■ Material for this task
┌────────

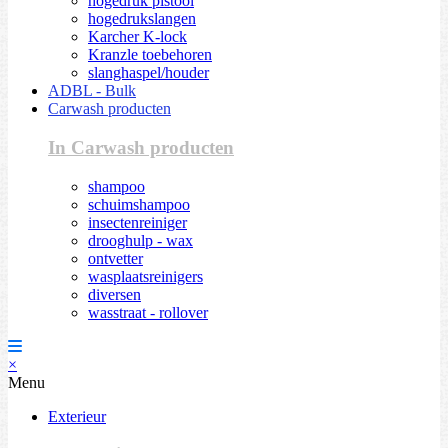
hogedruk pistool
hogedrukslangen
Karcher K-lock
Kranzle toebehoren
slanghaspel/houder
ADBL - Bulk
Carwash producten
In Carwash producten
shampoo
schuimshampoo
insectenreiniger
drooghulp - wax
ontvetter
wasplaatsreinigers
diversen
wasstraat - rollover
×
Menu
Exterieur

└────────

■ Exercise directions
Return every line of text in the material above word for word, in the same order. Leave out the image markers.

■ Output for this task
hogedruk pistool
hogedrukslangen
Karcher K-lock
Kranzle toebehoren
slanghaspel/houder
ADBL - Bulk
Carwash producten
In Carwash producten
shampoo
schuimshampoo
insectenreiniger
drooghulp - wax
ontvetter
wasplaatsreinigers
diversen
wasstraat - rollover
×
Menu
Exterieur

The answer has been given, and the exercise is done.